** SUPPLIED ENTRIES follows **

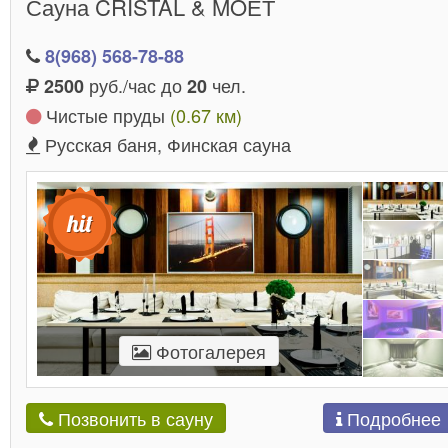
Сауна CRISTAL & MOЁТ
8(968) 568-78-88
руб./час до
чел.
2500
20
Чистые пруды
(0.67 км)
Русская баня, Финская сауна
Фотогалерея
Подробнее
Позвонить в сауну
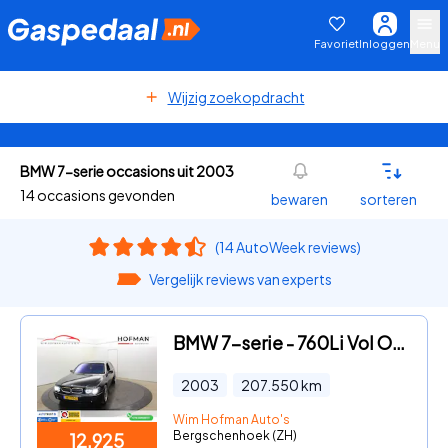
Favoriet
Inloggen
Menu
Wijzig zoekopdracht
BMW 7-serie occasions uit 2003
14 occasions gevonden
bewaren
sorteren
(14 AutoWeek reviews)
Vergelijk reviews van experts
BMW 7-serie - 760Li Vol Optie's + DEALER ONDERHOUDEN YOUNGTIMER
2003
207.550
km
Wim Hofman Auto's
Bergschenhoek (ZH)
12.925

** End of SUPPLIED ENTRIES **
** SUPPLIED ENTRIES follows **

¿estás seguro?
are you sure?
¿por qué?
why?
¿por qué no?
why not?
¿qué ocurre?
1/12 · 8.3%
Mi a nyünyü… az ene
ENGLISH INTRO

** End of SUPPLIED ENTRIES **

### PROBLEM
Among the entries above, find the line with "Русская баня, Финская сауна" and repeat exactly from there through the line with "Vergelijk reviews van experts", leaving out the pictures.

### ANSWER TO THIS PROBLEM
Русская баня, Финская сауна
Фотогалерея
Подробнее
Позвонить в сауну
Favoriet
Inloggen
Menu
Wijzig zoekopdracht
BMW 7-serie occasions uit 2003
14 occasions gevonden
bewaren
sorteren
(14 AutoWeek reviews)
Vergelijk reviews van experts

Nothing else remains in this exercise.